Inline Posts Plugin for Wordpress

Inline Posts

Wordpress lets you create pages that contain static content. The Talks and About pages on this blog are two examples. Unfortunately, until now you could not include posts inside of these static pages. With my new Inline Posts Wordpress Plugin (version 2.1.2g) (2KB), you can!

See the SWX Showcase and SWX documentation pages on swxformat.org for an example of the plugin in use.

In a nutshell

Download and install the plugin and you can include posts in pages (and other posts) by entering the Post ID surrounded by double square brackets ([[nnnn]] where nnnn is the numeric ID of the post you want to include).

Why include posts in pages?

The ability to include posts in pages is something I've felt the need for several times in the past. Basically, the idea is to use posts as sections within a page, with the post title appearing as the section header.

Most recently, I wanted to create the SWX documentation for the SWX homepage as a series of blog posts. This way, each section could have comments on it and I could easily update a single section by editing a post and change the order of sections on the page by changing the order of simple tags that correspond to the posts. I could also show atomic last-modified info for each section so it would be immediately obvious if any sections drift woefully out of date (something that can easily happen to long pieces of documentation).

Since this functionality didn't exist (and believe me, I searched far and wide on the Internets), I decided to roll up my sleeves and try my hand at creating my first Wordpress plugin. It was not a difficult process once I tracked down the hook I needed to latch onto and blew the relearned regular expressions for the umpteenth time.

Installation

  1. Download the Inline Posts Wordpress Plugin (version 2.1.2g (2KB) and unzip it into your wp-content/plugins/ folder.
  2. Log into your Wordpress administration panel, click the Plugins tab, and click the Activate link for the Inline Posts plugin.

Using

  1. Start writing a new page (or edit an existing page)
  2. In the place on the page where you want to include a post, enter the ID of the post, surrounded by double square brackets in the form [[nnn]].

That's it! :)

You can also include posts in other posts using this method (though I'm not entirely sure why you would want to!) And, since pages are really just posts (confused yet?), you can use the Page ID to include a page in a post or a page in another page too if you really feel like that will make your life better! :)

To see an example of it in use, look at the Wordpress page on this blog as you will see this post included in it. Note that this is the first version of the plugin and I'm testing it out as I go. It's only been tested (and not much, at that) on Wordpress 2.1.2. I've tested it on 2.1.2, 2.3.x, and it's running well on 2.5. That said, use at your own risk! :)

I hope this plugin will be as useful for you as it has been for me.

Related plugins

If you'd like your wonderful new pages to show up in searches, install the Search Pages 2.0 plugin.
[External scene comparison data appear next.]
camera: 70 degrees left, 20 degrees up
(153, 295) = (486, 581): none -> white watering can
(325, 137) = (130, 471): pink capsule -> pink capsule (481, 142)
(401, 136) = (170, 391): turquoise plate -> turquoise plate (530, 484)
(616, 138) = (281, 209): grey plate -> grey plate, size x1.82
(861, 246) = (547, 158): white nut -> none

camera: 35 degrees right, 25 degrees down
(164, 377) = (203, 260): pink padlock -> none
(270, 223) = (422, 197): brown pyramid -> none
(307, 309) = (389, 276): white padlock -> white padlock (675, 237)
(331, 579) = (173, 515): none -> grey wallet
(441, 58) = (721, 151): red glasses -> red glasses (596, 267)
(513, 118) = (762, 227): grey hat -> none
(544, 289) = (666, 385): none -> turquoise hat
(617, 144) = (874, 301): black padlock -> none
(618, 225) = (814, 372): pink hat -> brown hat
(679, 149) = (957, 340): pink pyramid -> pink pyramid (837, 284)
The two plugins work together well but you will get included posts returned as well as the pages in which they are included (which is expected behavior). Even if your pages are entirely made up of posts, having them show up in searches within the context of the page is still useful.
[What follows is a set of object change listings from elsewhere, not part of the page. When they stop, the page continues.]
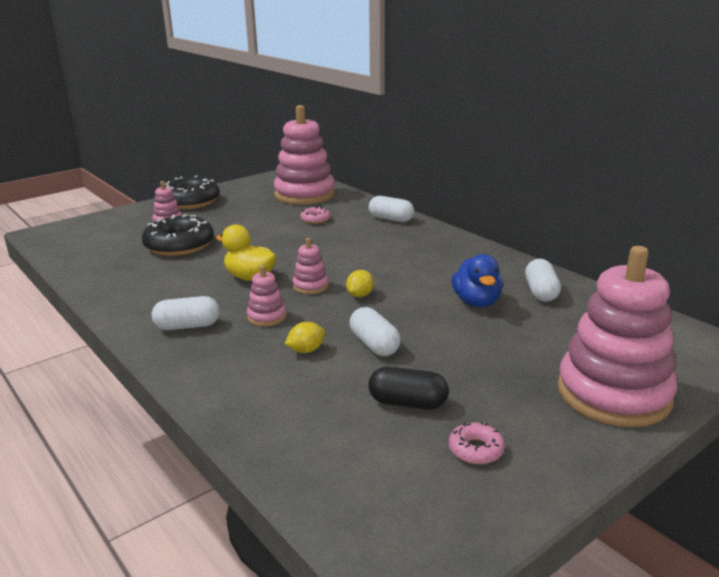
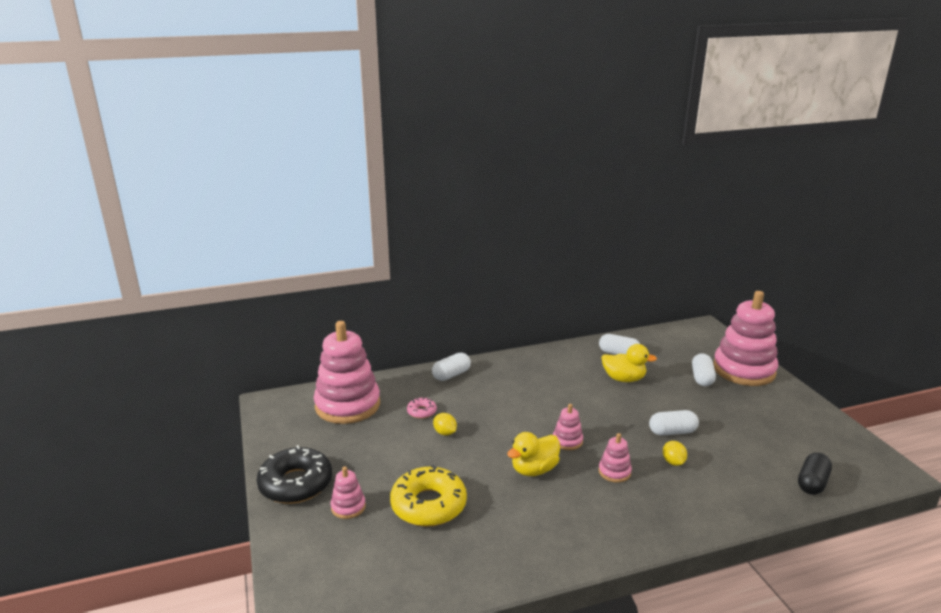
camera: 70 degrees left, 0 degrees up
(179, 245) = (428, 505): black donut -> yellow donut
(188, 326) = (616, 517): white capsule -> white capsule (702, 378)
(360, 295) = (594, 421): yellow lemon -> yellow lemon (445, 433)
(408, 403) = (746, 435): black capsule -> black capsule (812, 483)
(475, 450) = (794, 425): pink donut -> none
(476, 302) = (624, 379): blue duck -> yellow duck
Finally, you may not want the posts that you include in pages to appear on the front page of your blog (or perhaps, not even in your site's feed or in the archives). You can exclude inline posts from these places by using the Ultimate Category Excluder (UCE) by Kyle Slattery. Install this plugin and then put all the posts that you don't want to appear on the main page in a separate category (on SWXFormat.org, I chose "Documentation" as the category to exclude). Then, in the Options panel for UCE, check the "Exclude from Main Page?" option next to that category.

Known issues

For some reason the number of comments on a post is not displaying correctly on Wordpress 2.0.2 (on this blog). It does display correctly with 2.1.2.

Changelist

License

The Inline Posts Wordpress Plugin is released under the open source MIT license.